**Quoted passage:**
- Opening Delimiter -

Case Law Details
DCIT Vs Clean City Estates Pvt. Ltd. (ITAT Hyderabad)
The issue under consideration is whether in case of real estate, tax liability will be arise when land was sold or when same was contributed for development under JDA?
ITAT states that, the land, which is a subject matter of MoU/JDA is treated as stock-in-trade by the assessee. The AO has observed that the assessee has given the said land for development and has given possession of the same to the builder for the said purpose and, therefore, he held it to be a transfer. ITAT find that as rightly pointed out by the ld. CIT(A), the provisions of section 2(47) would apply to the transfer of a capital asset and not to the transfer of stock-in-trade. In the case of a capital asset, if it is transfer under any of the provisions of section 2(47), coupled with handing over of possession of the capital asset, capital gain is to be offered on mercantile basis in the year in which the possession is given. As rightly pointed out by the ld. CIT(A) in the case of the assessee, the land has been treated as stock-in-trade and the assessee has only contributed its portion of land to the JDA and is liable to offer business income in the year in which the stock-in-trade is sold. The CIT(A) has observed that the assessee has offered business profits in the AYs 2015-16 and 2016-17 i.e. the years in which the Villas have been sold. Since the stock-in-trade has only been contributed and has not been sold during the relevant AY, there is no receipt or accrual of business receipt during the relevant AY. What the assessee has got is only a right to sell of constructed area in the Alexandria project and the profits, howsoever certain they may appear to be, will only fructify and be realized, and can even be quantified, only when this right is exercised- in part or in full. That stage has not yet come, and until that stage comes, in our considered view, such profit cannot be taxed. Unlike in a case of a capital gain which arises on parting the capital asset at the first stage itself, it is a case of business transaction which is completed when the rights so acquired by the assessee are exercised; none can make profits by dealing with himself, as is the settled legal position in the light of the settled legal position in the case of Sir Kikabhai Premchand Vs CIT [(1953) 24 ITR 506 (SC)]. It is for this reason that ITAT are unable to uphold the action of the authorities below on the facts of this case. Accordingly the appeal filed by revenue is dismissed.
FULL TEXT OF THE ITAT JUDGEMENT
This is an appeal filed by the Revenue against the order of CIT(A) – 12, Hyderabad, dated 10/08/2016 for AY 2012-13.
2. Brief facts of the case are that the assessee company engaged in the real estate business, filed its return of income for the AY 2011-12 on 28/09/2011 admitting loss of Rs. 1,44,670/-. There was a search and seizure operation in the case of Ramky Estates & Farms Ltd. on 07/02/2013, during the course of which, a Joint Development Agreement (JDA) dated 20/01/2011 entered into by the assessee along with another party with Ramky Estates & Farms Ltd. was found and seized. Therefore, a notice u/s 153C was issued to the assessee, in response to which, the assessee filed its return of income on 12/05/2014 admitting loss of Rs. 1,44,670/-.

- Closing Delimiter -

**Exercise details:** According to the ruling summary, in which assessment years did the assessee offer business profits? The items that come after this ruling summary are separate material and are not part of it.

**Study material:**
- Opening Delimiter -

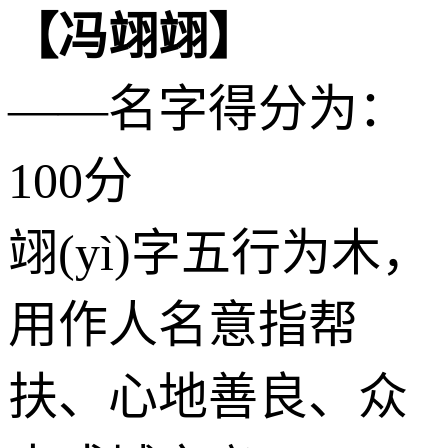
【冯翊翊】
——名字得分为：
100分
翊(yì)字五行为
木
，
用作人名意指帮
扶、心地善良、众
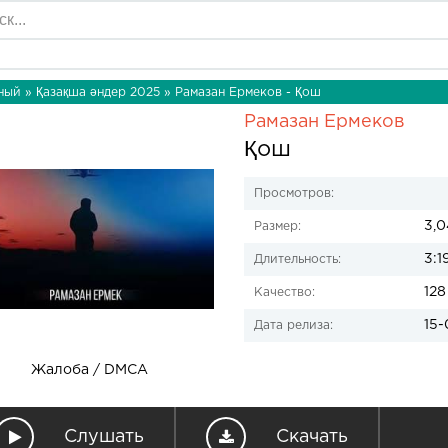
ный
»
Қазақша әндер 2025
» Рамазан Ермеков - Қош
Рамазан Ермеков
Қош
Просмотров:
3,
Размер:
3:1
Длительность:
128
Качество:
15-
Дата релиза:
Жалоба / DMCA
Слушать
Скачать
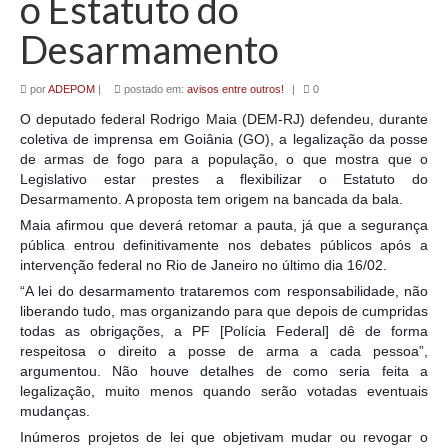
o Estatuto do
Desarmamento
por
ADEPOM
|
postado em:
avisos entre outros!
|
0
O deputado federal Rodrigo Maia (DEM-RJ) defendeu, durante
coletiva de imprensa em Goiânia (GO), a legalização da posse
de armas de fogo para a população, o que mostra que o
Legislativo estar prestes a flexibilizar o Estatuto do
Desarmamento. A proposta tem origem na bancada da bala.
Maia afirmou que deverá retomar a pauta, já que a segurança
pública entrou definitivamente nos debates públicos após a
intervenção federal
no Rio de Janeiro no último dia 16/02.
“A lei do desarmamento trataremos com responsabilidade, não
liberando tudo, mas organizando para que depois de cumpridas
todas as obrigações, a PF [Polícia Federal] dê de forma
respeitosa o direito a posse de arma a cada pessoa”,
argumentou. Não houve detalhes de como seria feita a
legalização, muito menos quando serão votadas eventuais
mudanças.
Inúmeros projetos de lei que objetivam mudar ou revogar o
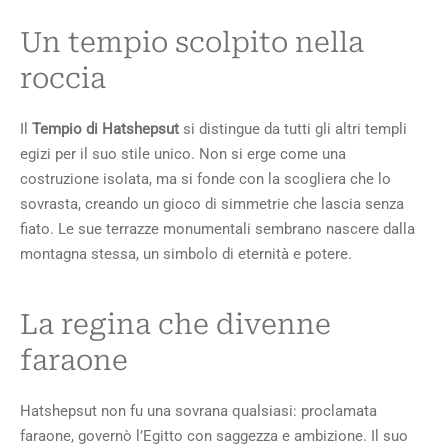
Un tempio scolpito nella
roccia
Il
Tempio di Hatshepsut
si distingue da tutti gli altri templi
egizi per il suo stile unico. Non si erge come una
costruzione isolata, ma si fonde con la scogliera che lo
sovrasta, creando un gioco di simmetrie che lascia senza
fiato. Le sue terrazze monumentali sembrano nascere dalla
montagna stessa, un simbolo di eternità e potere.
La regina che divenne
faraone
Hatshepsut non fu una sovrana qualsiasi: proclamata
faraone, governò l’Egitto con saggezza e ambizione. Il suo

- Closing Delimiter -
- Opening Delimiter -

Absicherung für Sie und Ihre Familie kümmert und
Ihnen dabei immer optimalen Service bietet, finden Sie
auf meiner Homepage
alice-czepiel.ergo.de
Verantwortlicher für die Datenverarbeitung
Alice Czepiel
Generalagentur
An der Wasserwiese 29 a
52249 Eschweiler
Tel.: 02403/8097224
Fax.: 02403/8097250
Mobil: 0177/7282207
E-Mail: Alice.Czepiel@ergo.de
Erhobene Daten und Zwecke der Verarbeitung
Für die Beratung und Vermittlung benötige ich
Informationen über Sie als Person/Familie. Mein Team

- Closing Delimiter -

**Result below:** AYs 2015-16 and 2016-17, the years in which the Villas were sold.